Biodiversity: 90% are outside nature reservations
Since long time I came down with a serious flu again. The flu is currently spreading epidemically in Germany. Many of you may acccuse the mild winter that made it easy for the viruses to spread. And they may be right. This argument is nowadays consequently followed by the discussion on global warming that is dominating media reports for months now. I don’t want to comment on this because this is a tricky complex issue. And regulars’ table discussions do not lead anywhere except eating time or kill time.
Back to what I really wanted to comment on today. Because of being sick, I used my time to read an article from ORION MAGAZINE, USA about biodiversity, very interesting. I want to give you some figures that will jolt you!
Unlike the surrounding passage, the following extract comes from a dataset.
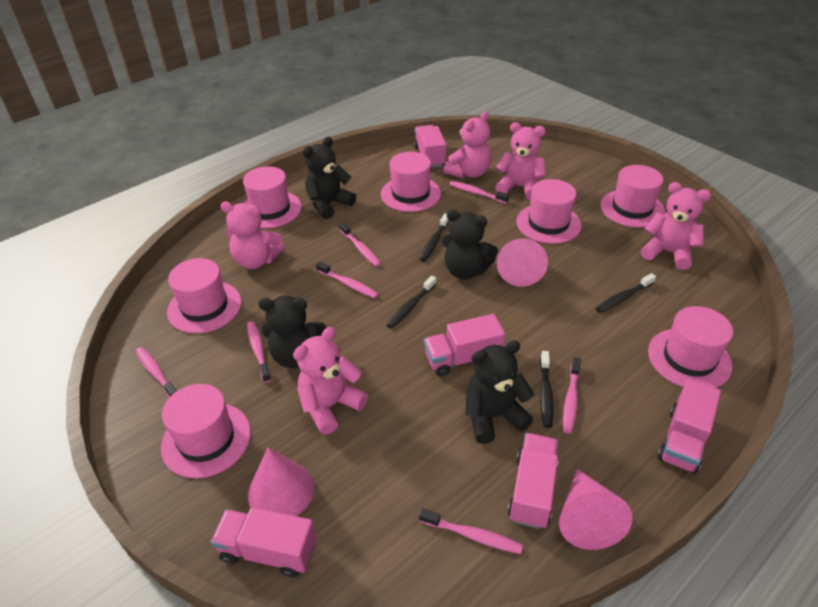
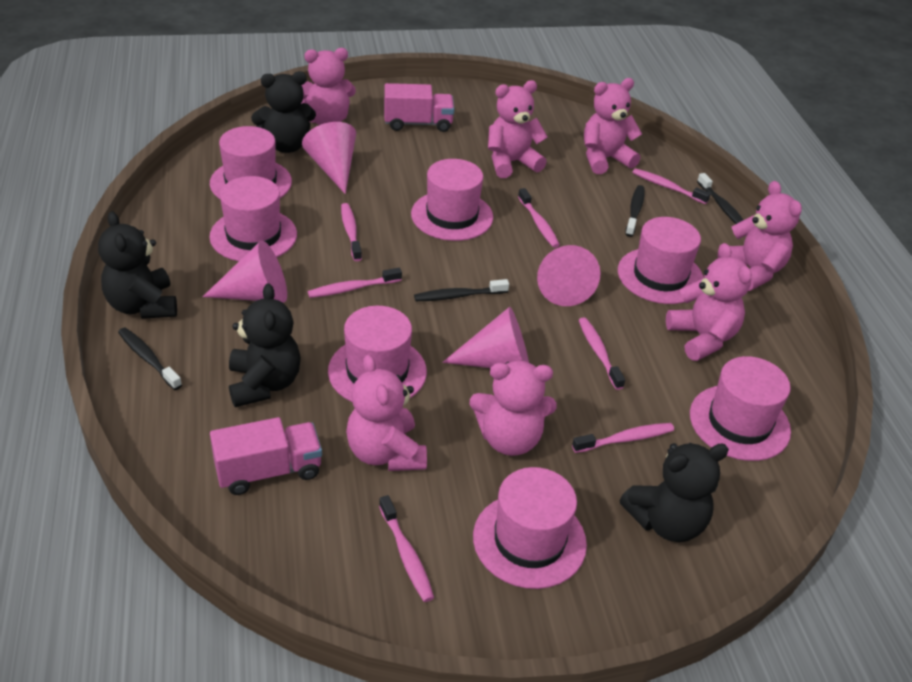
pink cone: [248,447,314,516] [497,238,548,287] [559,469,633,550] = 3 -> [203,240,287,303] [302,122,356,194] [442,307,529,368] [537,245,600,306] = 4
pink teddy bear: [221,201,285,269] [293,327,368,435] [444,111,491,178] [495,122,546,200] [641,182,711,270] = 5 -> [301,48,356,125] [346,354,427,471] [469,361,557,456] [488,80,548,178] [584,78,642,174] [666,243,752,361] [718,181,802,291] = 7
pink truck: [211,507,317,578] [414,125,446,168] [424,314,505,377] [508,433,559,529] [657,379,721,474] = 5 -> [210,417,322,495] [384,83,454,132] = 2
During the last decades nature protection movements all over the world achieved a lot. Nature reservations larger than the size of Africa got established, just to give you an idea that is more than 19 million sqkm worldwide.
But there is another very shocking figure that goes along with these accomplishments. A minimum of 5 million refugees, some sources even talk about several tenth of millions of people who have been deprived of their land. The people expelled from their territories are nature tribes that were intergral part of these areas. Their knowledge about nature was indispensable. To them we primarily owed the maintenance of biodiversity. They knew how cultivate the soil. It was never their intention to destroy what they were living on. People like the Massai, the Aborigines, tribes in India or Thailand have been driven into misery and came close to extinction to protect nature. Those tribes never saw themselves apart from nature. They never made this absurd difference between man and nature as we did.
And the irony of the whole story is that 90% of biodiversity are anyway found outside nature reservation areas.
Thus, it is not only Shell or Chevron-Texaco etc. occupying land all over the world to exploit nature’s resources incurring misery on people, it is also Conservation International, The Nature Conservancy, World Wild Life Fund etc.. Very sad. We need to learn our lessons fast. Or is it too late already?